How To Adjust Flick for Perspective?

I’m trying to toss an object with a flick gesture, but I can’t figure out how to take perspective into account. The diagram shows the area where the objects can be tossed from, and the polygon is the playing field (horizontal plane) that stretches out in front of the objects. The camera is behind and above the objects. The arrows represent perfectly straight tosses from each position. By that I mean that the objects would fly parallel to the edges of the field.

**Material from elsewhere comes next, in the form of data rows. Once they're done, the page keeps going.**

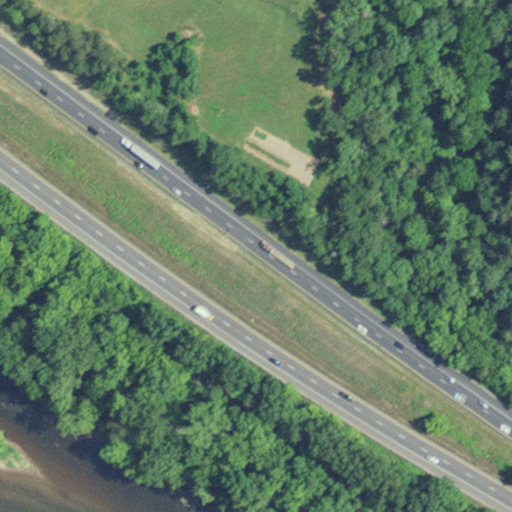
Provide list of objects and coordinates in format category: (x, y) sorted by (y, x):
road: (254, 242)
road: (249, 338)
park: (187, 365)
road: (192, 369)
road: (145, 403)
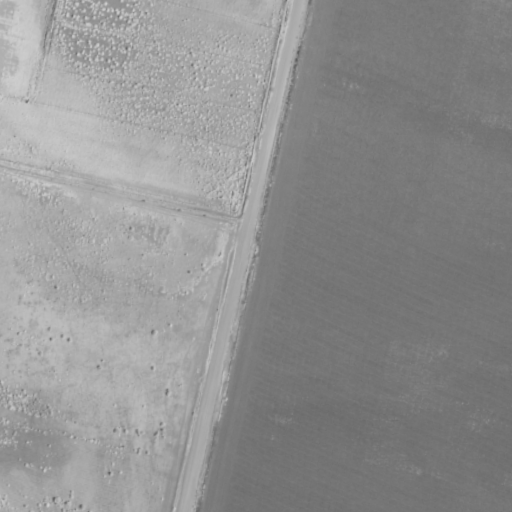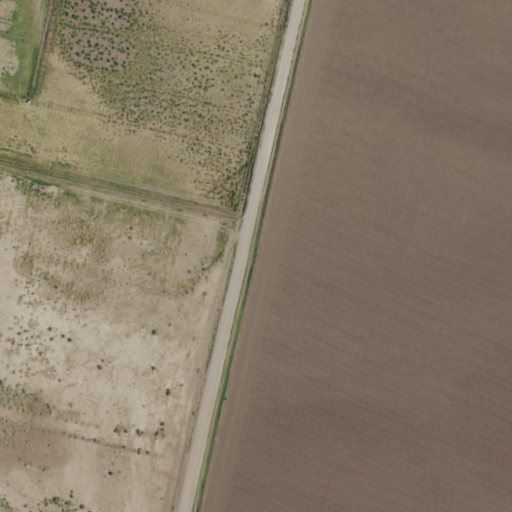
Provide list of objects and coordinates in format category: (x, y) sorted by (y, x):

My problem is, a flick parallel to the edge of the field would be about 20 deg off the vertical near the edges. How do I adjust the gesture so that a flick parallel to the edge of the field produces a toss that is parallel to the edge of the field? In other words, a 20-deg flick in 2D screen space must produce a zero-deg toss in 3D world space. It’s not a constant, I can’t just subtract 20, as that angle changes depending on the horizontal position of the objects. The angle is larger at the edges and zero in the center.

@John-B

Hi there,

I haven’t worked too much with touch or coding in general… but why complicate things. If I understood correctly - why not just raycast positions of touch start and end, then get the direction vector from these two points, use it’s magnitude as force multiplier.

I once did a test with this kind of idea, you could flick on world space objects, and flick distance was calculated in 3d world space… in meters. Based on that test, this works OK as long as you can flick on (some) “physical” object’s surface, and not empty space.

EDIT: of course you can use some imaginary plane too.

I see that the flick gesture function returns a direction vector. I’m using the X & Y values of that Vector2 for the force applied to the object’s rigidbody, the third force value is a constant. Those values are multiplied by a power value based on the speed of the flick.

obj.GetComponent.().AddForce (Vector3(flick.x * powerValue, fixedValue, flick.y* powerValue), ForceMode.Impulse);

What I need is something like Camera.ScreenToWorldPoint, but that works for a direction instead of a position. How do I convert a direction vector in 2D screen space to a direction in 3D world space?